As I was leaving to walk at lunch today, my coworker came in overwhelmed and tired cursing mistakes made by others and how crummy she felt. I smiled and offered to help. She shifted in her shoes. I don’t think she wanted me to show her up. I don't think she heard me saying "I've had days like that."
Walking at lunch today, I watched cars passing by on a street that used to be a one way street, but isn't any more, I watched the driver of an SUV slam on his breaks as he narrowly avoided a head on collision with another vehicle who was actually in the right. His face turned red with anger as he leaned on his horn. I watched it dissipate into shame as he saw the freshly painted double yellow line on the right of his car. He looked up at me at that moment and I smiled at him. He flipped me off as he drove away. I don't think he heard me saying, "I've had days like that."
Walking at lunch today, I passed by the building where I went to marriage counseling not quite a year ago. There was a woman coming out of the door. She had a cell phone pressed to her ear and she tried hard not to meet my gaze. Her eyes were watery and ringed in red, her face was sallow and there were dark circles telling the tale that she'd either been crying a lot or sleeping very little, or, probably both. I smiled at her and she turned away. I don't think she heard me saying, "I've had days like that."

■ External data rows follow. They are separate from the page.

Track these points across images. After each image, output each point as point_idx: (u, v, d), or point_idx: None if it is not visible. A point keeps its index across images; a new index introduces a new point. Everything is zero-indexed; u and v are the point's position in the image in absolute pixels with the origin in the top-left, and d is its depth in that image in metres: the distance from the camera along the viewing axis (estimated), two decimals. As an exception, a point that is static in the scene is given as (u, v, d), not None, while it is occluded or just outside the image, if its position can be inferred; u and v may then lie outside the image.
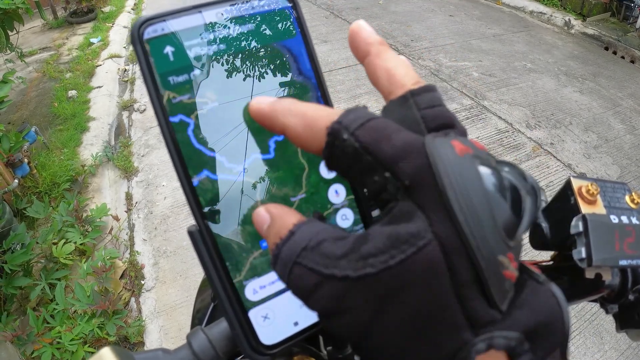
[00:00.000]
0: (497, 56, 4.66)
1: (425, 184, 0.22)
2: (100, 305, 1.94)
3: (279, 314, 0.30)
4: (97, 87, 4.29)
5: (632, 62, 5.06)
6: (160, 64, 0.26)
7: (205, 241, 0.27)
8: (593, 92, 4.24)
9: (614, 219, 0.41)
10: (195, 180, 0.27)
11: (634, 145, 3.49)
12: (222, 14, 0.28)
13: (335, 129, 0.24)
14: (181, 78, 0.27)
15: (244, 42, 0.29)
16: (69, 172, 2.87)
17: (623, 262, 0.41)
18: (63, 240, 2.28)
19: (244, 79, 0.29)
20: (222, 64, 0.28)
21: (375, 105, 3.75)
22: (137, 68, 4.90)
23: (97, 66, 4.78)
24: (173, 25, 0.26)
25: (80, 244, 2.33)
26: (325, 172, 0.31)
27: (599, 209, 0.42)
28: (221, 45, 0.28)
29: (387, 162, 0.23)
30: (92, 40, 5.44)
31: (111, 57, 5.03)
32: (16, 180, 2.53)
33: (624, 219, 0.42)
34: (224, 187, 0.28)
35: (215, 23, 0.28)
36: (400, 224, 0.22)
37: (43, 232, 2.34)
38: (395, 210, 0.23)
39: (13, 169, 2.59)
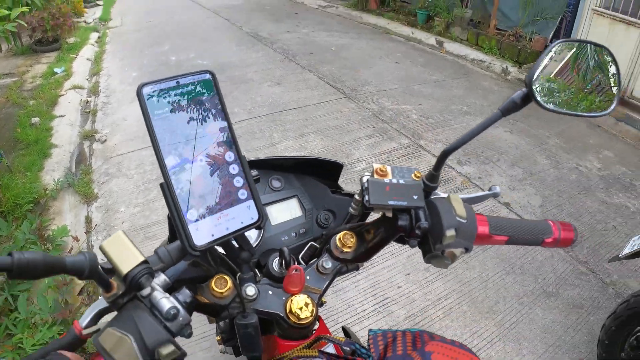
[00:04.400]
0: (436, 100, 5.13)
1: None
2: (61, 314, 2.14)
3: (203, 229, 0.58)
4: (59, 116, 4.48)
5: None
6: (150, 104, 0.56)
7: (170, 190, 0.56)
8: (522, 132, 4.72)
9: (386, 181, 0.73)
10: (166, 157, 0.56)
11: (556, 178, 3.92)
12: (178, 82, 0.59)
13: None
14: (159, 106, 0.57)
15: (191, 94, 0.59)
16: (32, 195, 3.06)
17: (391, 202, 0.70)
18: (26, 256, 2.47)
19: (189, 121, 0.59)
20: (181, 108, 0.58)
21: (321, 143, 4.11)
22: (99, 100, 5.12)
23: (60, 96, 4.97)
24: (154, 86, 0.56)
25: (42, 261, 2.52)
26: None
27: (387, 178, 0.74)
28: (179, 97, 0.58)
29: None
30: (56, 70, 5.63)
31: (74, 87, 5.23)
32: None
33: (395, 180, 0.73)
34: (180, 164, 0.57)
35: (177, 86, 0.58)
36: None
37: (6, 248, 2.53)
38: None
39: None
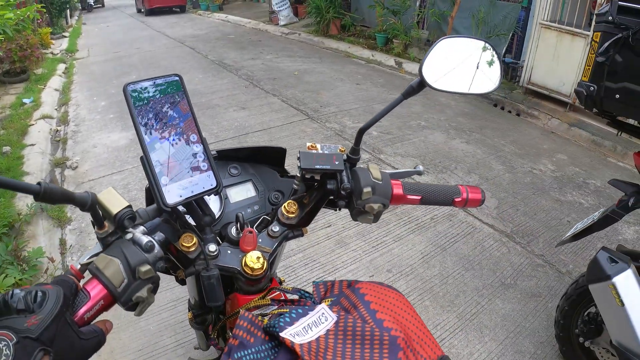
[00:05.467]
0: (395, 117, 5.40)
1: None
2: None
3: (173, 191, 0.74)
4: (30, 145, 4.58)
5: (518, 115, 6.02)
6: (132, 98, 0.74)
7: (148, 161, 0.74)
8: (478, 141, 5.00)
9: (314, 152, 0.92)
10: (144, 136, 0.74)
11: (511, 182, 4.17)
12: (154, 82, 0.78)
13: None
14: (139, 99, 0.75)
15: (164, 91, 0.77)
16: (6, 219, 3.16)
17: (317, 167, 0.89)
18: (4, 275, 2.58)
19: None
20: (156, 101, 0.76)
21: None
22: (68, 129, 5.23)
23: (30, 125, 5.07)
24: (135, 85, 0.75)
25: (19, 279, 2.64)
26: None
27: (316, 150, 0.94)
28: (154, 93, 0.76)
29: None
30: (24, 100, 5.72)
31: (43, 117, 5.32)
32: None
33: (326, 150, 0.94)
34: (155, 141, 0.75)
35: (153, 85, 0.77)
36: None
37: (-17, 270, 2.63)
38: None
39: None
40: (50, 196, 0.60)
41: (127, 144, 4.69)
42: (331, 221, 3.23)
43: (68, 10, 15.15)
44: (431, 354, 0.77)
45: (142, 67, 7.56)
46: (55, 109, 5.78)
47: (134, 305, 0.70)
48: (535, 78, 6.16)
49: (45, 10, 9.53)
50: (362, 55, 8.49)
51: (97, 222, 0.72)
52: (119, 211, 0.72)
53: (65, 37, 11.17)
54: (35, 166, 4.21)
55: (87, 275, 0.71)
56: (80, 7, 22.18)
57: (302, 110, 5.51)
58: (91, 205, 0.69)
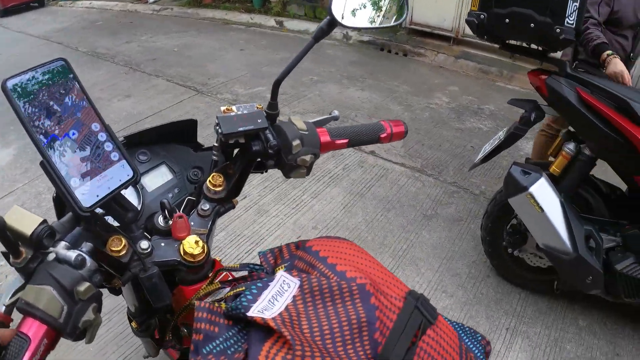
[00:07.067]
0: (287, 77, 5.27)
1: None
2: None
3: (88, 192, 0.65)
4: None
5: (405, 55, 6.17)
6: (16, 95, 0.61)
7: (50, 165, 0.61)
8: (372, 87, 5.07)
9: (233, 114, 0.84)
10: (39, 138, 0.62)
11: (412, 119, 4.30)
12: (37, 71, 0.64)
13: None
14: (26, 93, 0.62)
15: (51, 79, 0.65)
16: None
17: (240, 129, 0.81)
18: None
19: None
20: (44, 93, 0.63)
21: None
22: None
23: None
24: (16, 79, 0.62)
25: None
26: None
27: (233, 112, 0.85)
28: (41, 84, 0.63)
29: None
30: None
31: None
32: None
33: (240, 112, 0.85)
34: (53, 140, 0.62)
35: (38, 75, 0.63)
36: None
37: None
38: None
39: None
40: None
41: (11, 160, 4.17)
42: (245, 192, 3.11)
43: None
44: (399, 292, 0.76)
45: (7, 74, 6.78)
46: None
47: (82, 333, 0.62)
48: (417, 18, 6.32)
49: None
50: (241, 20, 8.20)
51: (11, 250, 0.60)
52: (35, 230, 0.60)
53: None
54: None
55: (18, 315, 0.60)
56: None
57: (189, 86, 5.24)
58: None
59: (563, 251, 1.88)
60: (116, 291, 0.89)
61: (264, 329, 0.66)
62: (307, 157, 0.86)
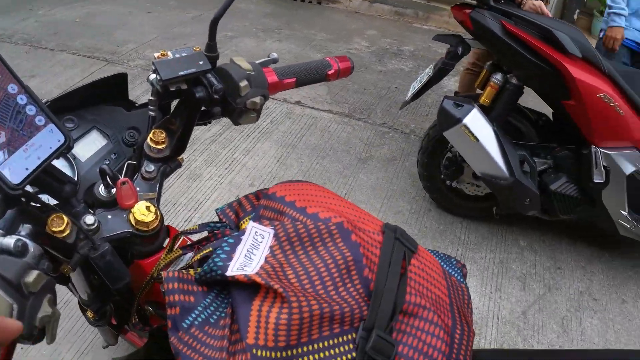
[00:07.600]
0: (201, 35, 5.04)
1: None
2: None
3: (15, 166, 0.54)
4: None
5: (319, 3, 6.04)
6: None
7: None
8: (290, 37, 4.97)
9: (170, 57, 0.75)
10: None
11: None
12: None
13: None
14: None
15: None
16: None
17: (182, 73, 0.73)
18: None
19: None
20: None
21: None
22: None
23: None
24: None
25: None
26: None
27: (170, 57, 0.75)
28: None
29: None
30: None
31: None
32: None
33: (177, 55, 0.76)
34: None
35: None
36: None
37: None
38: None
39: None
40: None
41: None
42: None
43: None
44: (375, 227, 0.75)
45: None
46: None
47: (41, 332, 0.52)
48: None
49: None
50: (141, -21, 7.71)
51: None
52: None
53: None
54: None
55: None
56: None
57: (98, 57, 4.89)
58: None
59: (501, 177, 1.99)
60: (65, 280, 0.79)
61: (246, 287, 0.61)
62: (257, 99, 0.79)
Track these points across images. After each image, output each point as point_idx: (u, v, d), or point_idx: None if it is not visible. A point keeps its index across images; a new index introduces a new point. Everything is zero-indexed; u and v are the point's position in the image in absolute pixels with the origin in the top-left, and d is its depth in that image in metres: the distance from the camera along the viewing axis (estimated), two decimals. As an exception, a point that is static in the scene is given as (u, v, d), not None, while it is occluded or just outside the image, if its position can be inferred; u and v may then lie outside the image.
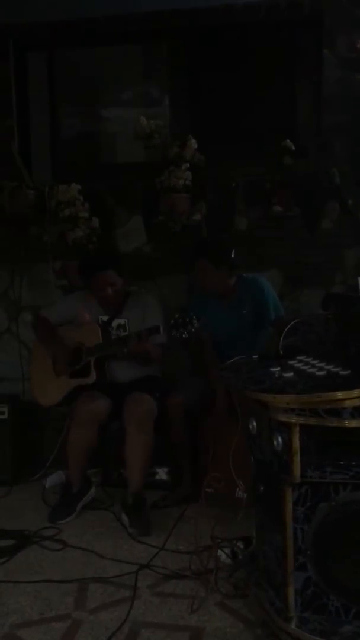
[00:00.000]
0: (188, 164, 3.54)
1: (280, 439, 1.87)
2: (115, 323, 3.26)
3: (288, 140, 3.51)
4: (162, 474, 3.29)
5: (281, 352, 2.18)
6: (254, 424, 2.09)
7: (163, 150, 3.58)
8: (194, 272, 3.21)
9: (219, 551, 2.41)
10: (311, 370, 1.94)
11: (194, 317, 2.78)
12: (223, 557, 2.40)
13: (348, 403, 1.73)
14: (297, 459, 1.81)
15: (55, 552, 2.66)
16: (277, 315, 3.14)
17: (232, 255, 3.13)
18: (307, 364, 2.03)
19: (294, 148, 3.51)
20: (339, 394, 1.72)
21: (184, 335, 2.79)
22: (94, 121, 4.17)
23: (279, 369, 1.98)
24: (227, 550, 2.41)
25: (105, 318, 3.27)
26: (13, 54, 3.89)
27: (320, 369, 1.93)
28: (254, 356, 2.28)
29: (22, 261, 3.86)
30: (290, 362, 2.08)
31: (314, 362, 2.03)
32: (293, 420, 1.79)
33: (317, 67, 3.68)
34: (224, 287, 3.17)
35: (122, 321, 3.26)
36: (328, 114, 3.65)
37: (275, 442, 1.89)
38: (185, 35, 3.80)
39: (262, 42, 3.72)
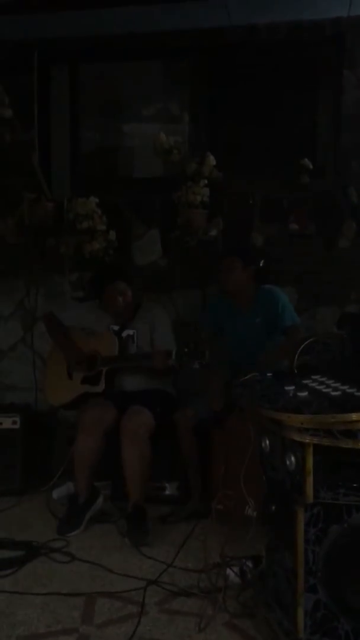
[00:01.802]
0: (206, 180, 3.58)
1: (293, 459, 1.86)
2: (124, 333, 3.29)
3: (306, 159, 3.54)
4: (171, 488, 3.28)
5: (296, 371, 2.17)
6: (267, 442, 2.08)
7: (181, 166, 3.62)
8: (220, 270, 3.20)
9: (228, 570, 2.39)
10: (326, 390, 1.94)
11: (206, 350, 2.82)
12: (232, 575, 2.37)
13: (363, 425, 1.72)
14: (310, 479, 1.80)
15: (63, 564, 2.65)
16: (293, 322, 3.14)
17: (261, 264, 3.15)
18: (321, 383, 2.02)
19: (311, 167, 3.53)
20: (354, 416, 1.71)
21: (195, 366, 2.84)
22: (114, 135, 4.23)
23: (293, 387, 1.98)
24: (236, 569, 2.39)
25: (116, 328, 3.30)
26: (37, 67, 3.95)
27: (335, 389, 1.92)
28: (269, 374, 2.28)
29: (39, 272, 3.89)
30: (305, 381, 2.08)
31: (329, 381, 2.02)
32: (307, 440, 1.78)
33: (338, 87, 3.72)
34: (245, 289, 3.18)
35: (131, 332, 3.29)
36: (347, 134, 3.68)
37: (288, 462, 1.88)
38: (207, 53, 3.85)
39: (283, 61, 3.75)
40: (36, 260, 3.88)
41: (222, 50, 3.81)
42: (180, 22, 3.62)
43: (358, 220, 3.61)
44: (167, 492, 3.27)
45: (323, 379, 2.07)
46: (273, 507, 2.09)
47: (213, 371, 3.05)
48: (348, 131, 3.65)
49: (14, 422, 3.49)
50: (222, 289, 3.29)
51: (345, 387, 1.91)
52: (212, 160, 3.59)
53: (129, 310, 3.32)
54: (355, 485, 1.83)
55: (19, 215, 3.83)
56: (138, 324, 3.30)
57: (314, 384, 2.03)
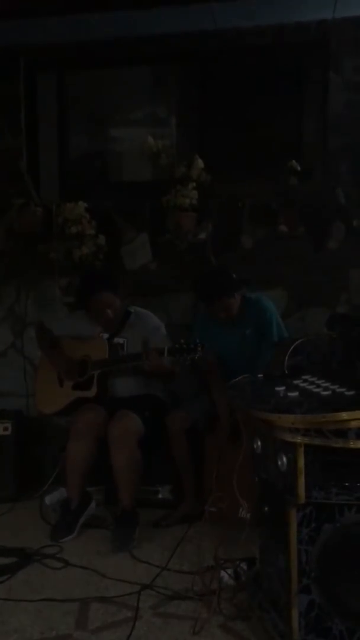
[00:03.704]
0: (194, 183, 3.58)
1: (285, 459, 1.86)
2: (114, 341, 3.27)
3: (294, 161, 3.55)
4: (164, 492, 3.28)
5: (286, 372, 2.18)
6: (259, 443, 2.08)
7: (170, 169, 3.63)
8: (214, 310, 3.13)
9: (222, 572, 2.38)
10: (316, 390, 1.94)
11: (199, 344, 2.81)
12: (226, 578, 2.37)
13: (353, 424, 1.72)
14: (302, 479, 1.80)
15: (56, 570, 2.64)
16: (279, 335, 3.14)
17: (234, 276, 3.12)
18: (312, 383, 2.03)
19: (299, 169, 3.55)
20: (344, 415, 1.72)
21: (186, 362, 2.83)
22: (102, 140, 4.23)
23: (284, 388, 1.98)
24: (230, 571, 2.39)
25: (105, 336, 3.28)
26: (23, 74, 3.95)
27: (326, 389, 1.92)
28: (259, 375, 2.28)
29: (29, 277, 3.89)
30: (296, 382, 2.08)
31: (319, 382, 2.02)
32: (298, 440, 1.78)
33: (324, 89, 3.74)
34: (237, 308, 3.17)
35: (121, 340, 3.27)
36: (334, 136, 3.70)
37: (279, 462, 1.88)
38: (193, 57, 3.87)
39: (269, 64, 3.77)
40: (26, 266, 3.87)
41: (208, 54, 3.82)
42: (166, 27, 3.63)
43: (346, 221, 3.63)
44: (160, 496, 3.27)
45: (313, 379, 2.07)
46: (266, 508, 2.09)
47: (222, 399, 3.01)
48: (335, 133, 3.67)
49: (6, 429, 3.48)
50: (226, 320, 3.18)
51: (335, 387, 1.92)
52: (200, 163, 3.60)
53: (117, 318, 3.30)
54: (347, 484, 1.83)
55: (7, 221, 3.83)
56: (129, 334, 3.28)
57: (304, 384, 2.04)
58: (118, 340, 3.27)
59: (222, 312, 3.13)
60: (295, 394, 1.92)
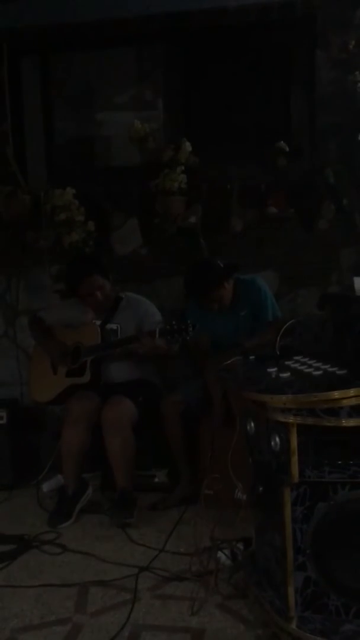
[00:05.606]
0: (183, 167, 3.56)
1: (278, 439, 1.87)
2: (107, 327, 3.27)
3: (282, 142, 3.54)
4: (160, 476, 3.29)
5: (278, 353, 2.18)
6: (252, 424, 2.10)
7: (158, 153, 3.60)
8: (206, 302, 3.11)
9: (219, 552, 2.41)
10: (308, 370, 1.95)
11: (190, 325, 2.81)
12: (223, 558, 2.40)
13: (345, 402, 1.73)
14: (295, 459, 1.81)
15: (55, 556, 2.65)
16: (274, 315, 3.14)
17: (222, 265, 3.10)
18: (303, 364, 2.04)
19: (288, 149, 3.54)
20: (336, 394, 1.72)
21: (178, 343, 2.84)
22: (89, 125, 4.18)
23: (275, 369, 1.99)
24: (227, 552, 2.41)
25: (98, 322, 3.28)
26: (7, 58, 3.89)
27: (317, 368, 1.93)
28: (251, 357, 2.29)
29: (19, 265, 3.87)
30: (287, 363, 2.09)
31: (311, 362, 2.03)
32: (290, 420, 1.79)
33: (310, 68, 3.70)
34: (228, 294, 3.16)
35: (114, 326, 3.27)
36: (321, 115, 3.67)
37: (273, 443, 1.89)
38: (178, 37, 3.82)
39: (255, 44, 3.73)
40: (15, 254, 3.85)
41: (193, 35, 3.77)
42: (150, 7, 3.57)
43: (336, 201, 3.62)
44: (157, 480, 3.29)
45: (305, 360, 2.08)
46: (260, 489, 2.11)
47: (214, 382, 3.01)
48: (322, 112, 3.64)
49: (1, 418, 3.48)
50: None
51: (326, 367, 1.93)
52: (188, 146, 3.57)
53: (109, 303, 3.30)
54: (339, 462, 1.85)
55: (-5, 209, 3.80)
56: (121, 319, 3.28)
57: (296, 365, 2.05)
58: (111, 326, 3.27)
59: (214, 304, 3.12)
60: (287, 374, 1.93)
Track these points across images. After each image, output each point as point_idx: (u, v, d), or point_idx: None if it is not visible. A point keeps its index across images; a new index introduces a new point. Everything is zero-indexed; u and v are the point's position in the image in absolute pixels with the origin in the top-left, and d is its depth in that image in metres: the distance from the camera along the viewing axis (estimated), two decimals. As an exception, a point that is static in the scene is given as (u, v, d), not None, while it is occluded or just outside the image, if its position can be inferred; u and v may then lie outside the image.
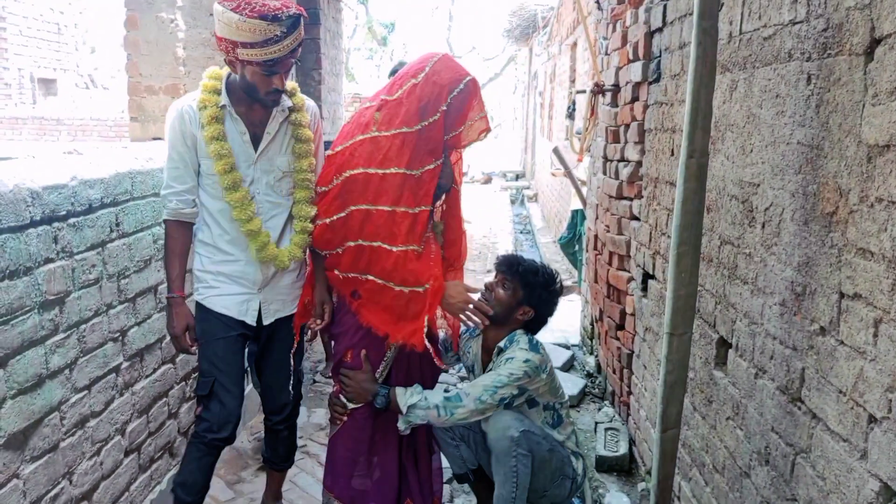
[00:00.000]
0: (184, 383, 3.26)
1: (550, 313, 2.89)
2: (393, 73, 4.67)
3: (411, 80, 2.48)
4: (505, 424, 2.65)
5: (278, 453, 2.99)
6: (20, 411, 2.07)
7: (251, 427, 3.95)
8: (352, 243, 2.55)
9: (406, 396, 2.60)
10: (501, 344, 2.79)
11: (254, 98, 2.56)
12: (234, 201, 2.58)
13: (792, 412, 1.81)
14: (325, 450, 2.85)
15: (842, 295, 1.57)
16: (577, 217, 6.55)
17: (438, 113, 2.46)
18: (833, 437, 1.60)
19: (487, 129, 2.57)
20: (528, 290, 2.78)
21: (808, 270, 1.74)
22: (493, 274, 2.89)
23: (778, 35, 1.94)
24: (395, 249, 2.51)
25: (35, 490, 2.15)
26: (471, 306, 2.68)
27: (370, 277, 2.56)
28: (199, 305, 2.69)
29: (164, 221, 2.61)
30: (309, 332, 2.82)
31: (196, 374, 2.95)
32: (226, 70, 2.60)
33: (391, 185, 2.48)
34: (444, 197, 2.74)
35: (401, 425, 2.61)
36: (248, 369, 2.96)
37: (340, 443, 2.73)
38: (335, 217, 2.57)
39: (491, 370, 2.77)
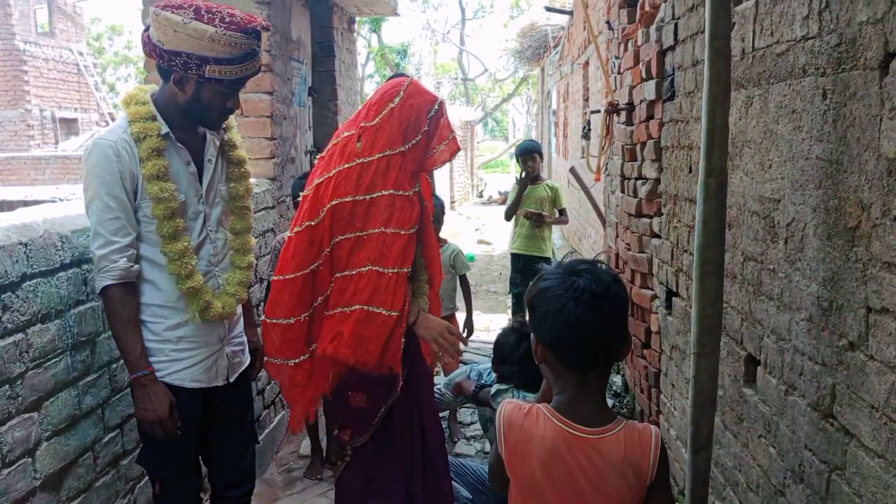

Walking at lunch today, I gazed up at a cool spring sky, and took in its lovely color, breathing it deep into my soul. I spun around a bit and was grateful for the day I was having, for the life I am having, for my own special story to tell. I stopped to see an old man in a funny hat across the street gazing at me with a smile on his face. "It's a good day for a walk!" he called across four lanes of traffic. I smiled and nodded, "It is indeed!" I shouted back. We stood and regarded each other for a moment. Finally we both turned in opposite directions and went on about our days. But I heard him loud and clear. He's had days like that.